PROBLEM TO WORK ON —
Write the data below as a JSON list of strings, one string per line, and leave out any blank lines.

DATA RECORDS —

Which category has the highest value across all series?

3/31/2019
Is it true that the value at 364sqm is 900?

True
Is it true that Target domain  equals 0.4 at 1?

RESPONSE TO THIS TASK —
[
  "Which category has the highest value across all series?",
  "3/31/2019",
  "Is it true that the value at 364sqm is 900?",
  "True",
  "Is it true that Target domain  equals 0.4 at 1?"
]